Незнакомый город внизу блестел огнями, как новогодняя елка. Перспектива с такой верхотуры открывалась непривычная. В Москве квартира Татьяны была на третьем этаже, и весь вид загораживали похожие, как близнецы, блочные высотки. Картина с высоты птичьего полета приятно будоражила, обещала новые впечатления и приключения. Может, и правы были сыновья, уговорившие отметить пятидесятилетний юбилей в путешествии? А то все нет денег, времени, сил. Сил, денег, времени. Времени, сил, тьфу... И так без начала и конца, как хомяк Прошка в беличьем колесе. Устоявшееся существование в серых буднях.

Татьяне казалось: распусти немного жесткий ремень на талии, расстегни пуговицу у горла, и налаженная жизнь даст трещину, расползется, полетит под откос. Кто себе в наше время может это себе позволить?

Не даром же ей дети в школе дали прозвище Сухофрукт. Как еще можно называть пожилую училку с вечно поджатыми губами и строгим взглядом из-под сдвинутых бровей?

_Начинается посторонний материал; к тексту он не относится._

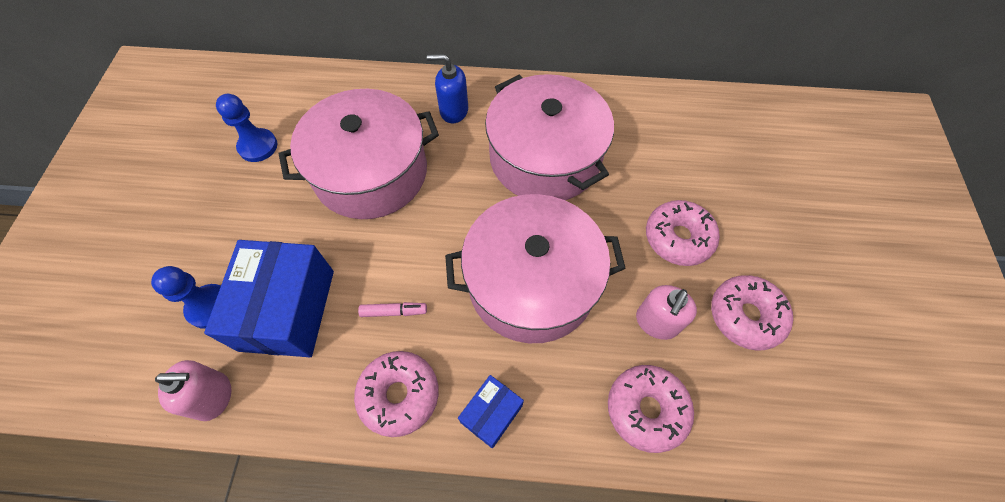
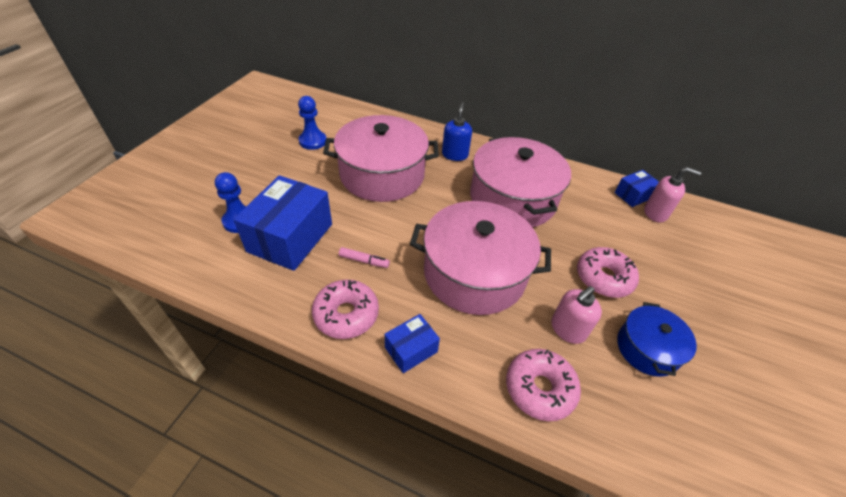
camera: 15 degrees right, 15 degrees down
(213, 396) = (217, 274): pink soap dispenser -> pink soap dispenser (655, 213)
(453, 111) = (455, 155): blue soap dispenser -> blue soap dispenser turned 75 degrees clockwise
(683, 106) = (633, 195): none -> blue box
(745, 316) = (647, 348): pink donut -> blue pot

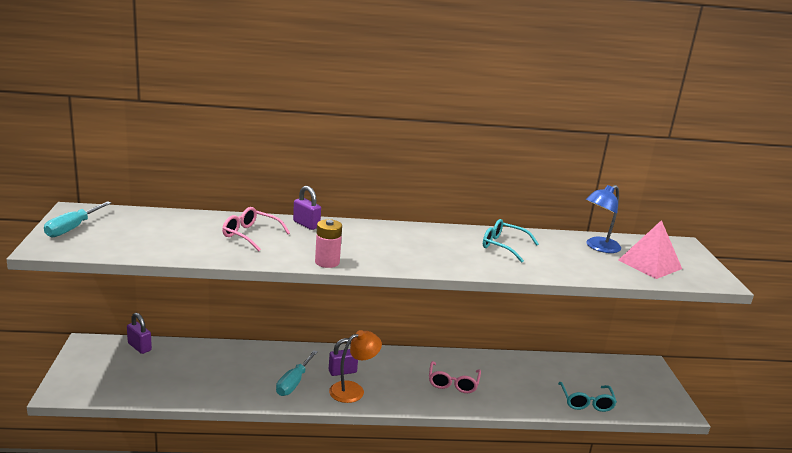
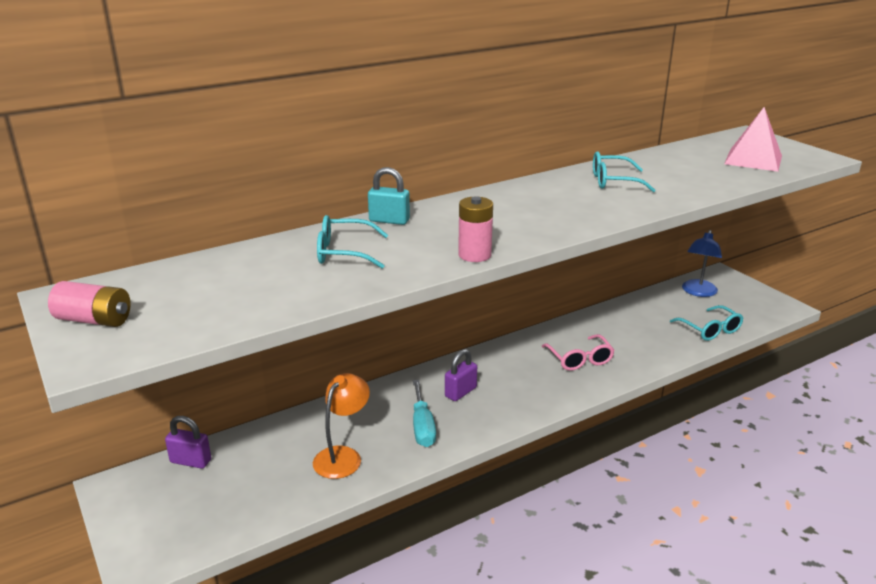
camera: 25 degrees left, 5 degrees up
(73, 228) = (94, 320): turquoise screwdriver -> pink battery
(250, 235) = (343, 252): pink glasses -> turquoise glasses
(306, 224) = (389, 220): purple padlock -> turquoise padlock
(353, 390) = (492, 407): orange lamp -> orange lamp (343, 456)
(598, 247) = (691, 157): blue lamp -> blue lamp (698, 292)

Когда Татьяна узнала, сколько вложили сыновья в ее тур на Северный полюс, сердилась очень, требовала поездку отменить. Гришка и Сашка стояли насмерть, улыбались хитренько, говорили, что учительница географии, никогда не выезжавшая дальше Подольска, оксюморон. И раз у мамули белая медведица на аватарке в соцсетях — ей прямая дорога в Арктику. Однако, если дорогая мамочка желает, поход на лыжах в том же направлении обойдется намного дешевле. На лыжах Татьяна не стояла лет тридцать, пришлось соглашаться.

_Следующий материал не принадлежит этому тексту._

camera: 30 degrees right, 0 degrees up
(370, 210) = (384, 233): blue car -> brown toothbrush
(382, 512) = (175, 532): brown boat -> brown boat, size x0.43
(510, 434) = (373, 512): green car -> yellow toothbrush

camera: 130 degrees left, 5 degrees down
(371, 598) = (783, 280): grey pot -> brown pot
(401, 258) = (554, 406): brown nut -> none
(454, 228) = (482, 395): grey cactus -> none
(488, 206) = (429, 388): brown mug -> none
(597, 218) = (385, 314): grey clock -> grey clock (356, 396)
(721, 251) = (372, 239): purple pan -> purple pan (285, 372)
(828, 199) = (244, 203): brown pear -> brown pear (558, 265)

Сейчас она немного еще постоит у окна, заварит крепкий чай в казенной кофеварке с треснувшей ручкой, вернется к столу и допишет отчет о сегодняшнем дне. Потому что пунктуальная и обязательная. Раз решила вести дневник — будет. По старинке, на бумаге, как привыкла. А уже потом выложит рассказ в ВК с самыми приличными фотографиями, как сейчас положено.

Утром Татьяна спустилась в вестибюль, подошла к окну, ожидая автобуса в порт. Солнце в заполярном городе сияло неожиданно по-летнему, небо без облаков гордо светилось первозданной голубизной. Свежевымытая плитка в вестибюле отливала серебром, как конфетная обертка. Татьяна ни с того ни с сего вспомнила, как в первый раз поехала с родителями на юг, к морю и пальмам, и как там тоже все волшебно сверкало и блестело. Как давно она не возвращалась в воспоминаниях к детским годам, когда каждый день был радужным, словно праздник, и сладким, точно шоколадное мороженое, которое Татьяна теперь не может себе позволить, потому что пытается следить за фигурой.

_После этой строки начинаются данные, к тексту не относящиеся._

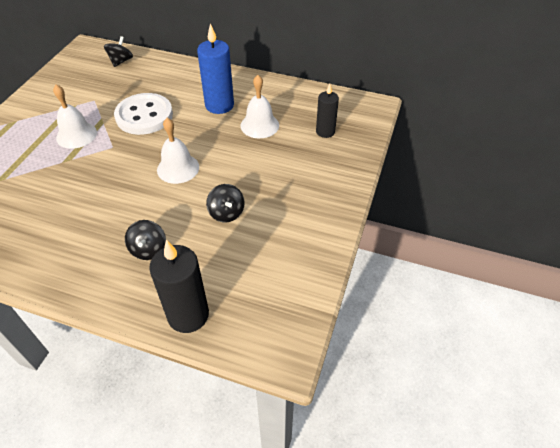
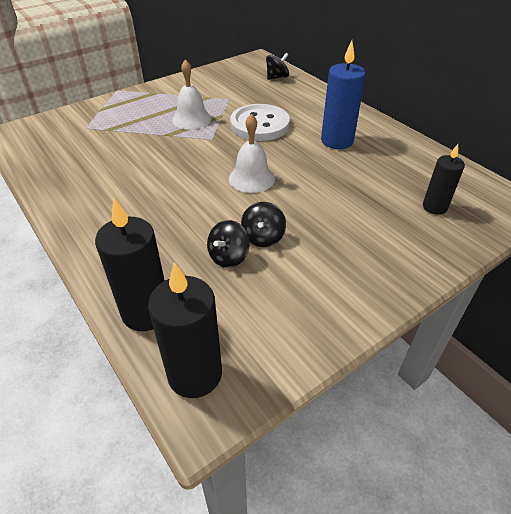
camera: 35 degrees right, 5 degrees down
(148, 249) = (165, 235): black spinning top -> black spinning top (228, 257)
(259, 125) = (364, 173): white bell -> none
(260, 334) = (195, 374): none -> black candle

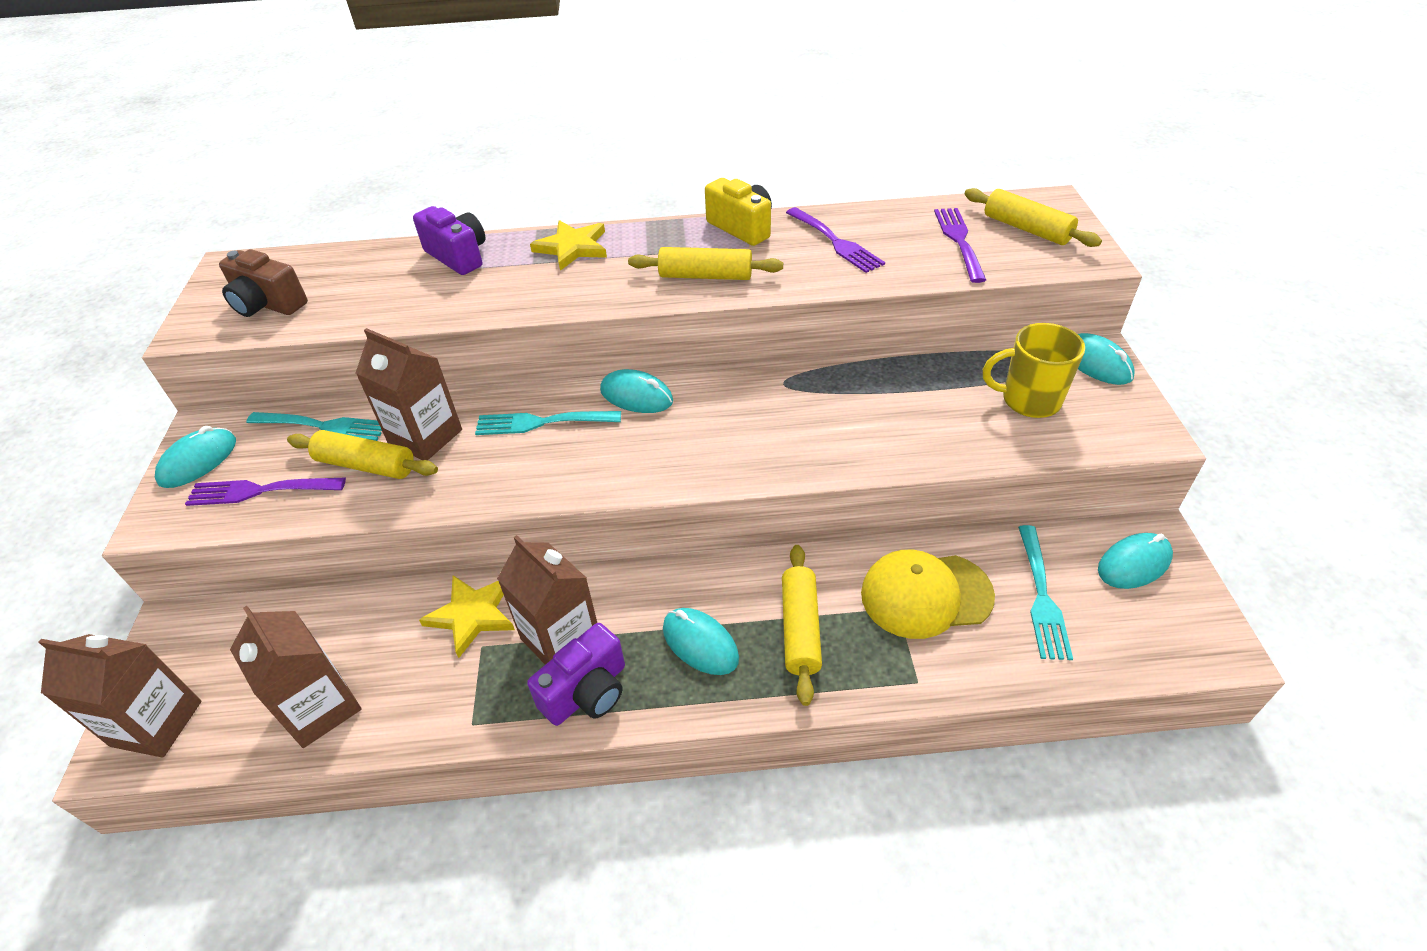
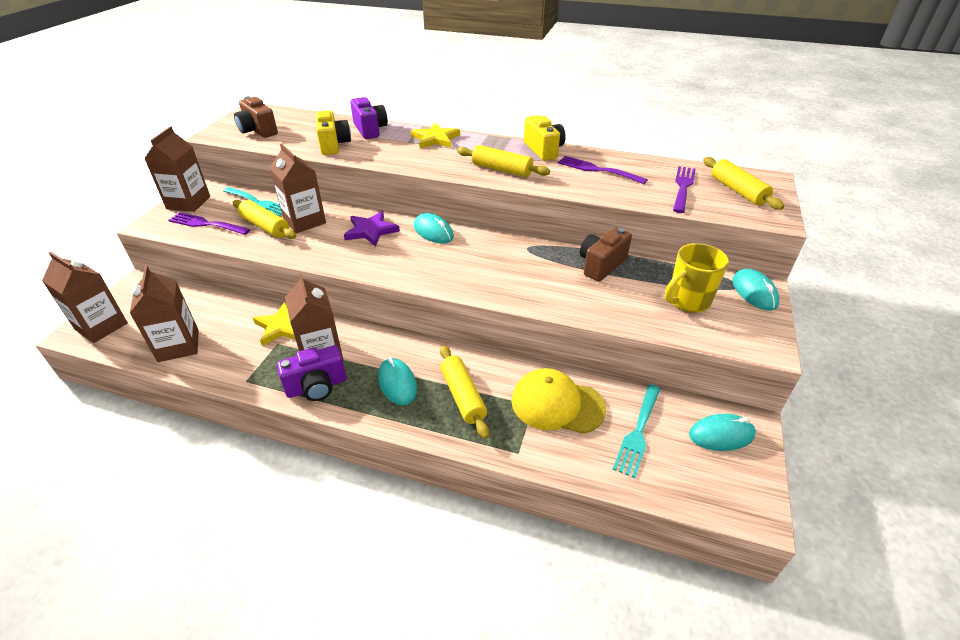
camera: 20 degrees right, 5 degrees down
(198, 461) = (188, 202): turquoise mouse -> brown carton
(418, 298) = (333, 145): none -> yellow camera
(542, 422) = (371, 231): turquoise fork -> purple star
(800, 629) = (463, 396): yellow rolling pin -> yellow rolling pin turned 45 degrees counterclockwise
(835, 242) = (597, 170): purple fork -> purple fork turned 135 degrees clockwise
(895, 380) = (601, 265): none -> brown camera
(1029, 400) = (687, 301): yellow mug -> yellow mug turned 60 degrees counterclockwise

Немного погодя в вестибюль спустились вчерашние шумные канадцы: оказалось, им по пути. «Не дай бог на мой корабль отправляются», — недовольно подумала Татьяна, уважавшая тишину и порядок в любом деле.

— Добрый день, Татьяна Вадимовна! — молодой человек в белой форменной рубашке встречал ее на борту ледокола, улыбался так широко и радостно, будто встречал у двери любимую тетушку. — Можно паспорт, пожалуйста? Ваша каюта номер двадцать один, вторая палуба, койка нижняя или верхняя. Вот брошюра о круизе, вот схема корабля, отплытие ровно в двенадцать ноль-ноль, в три часа в кают-компании инструктаж по технике безопасности, всем строго обязательно, а в пять — вечер знакомства пассажиров и команды, не обязательно, но весело и познавательно. Багаж оставьте, его сейчас в каюту доставят.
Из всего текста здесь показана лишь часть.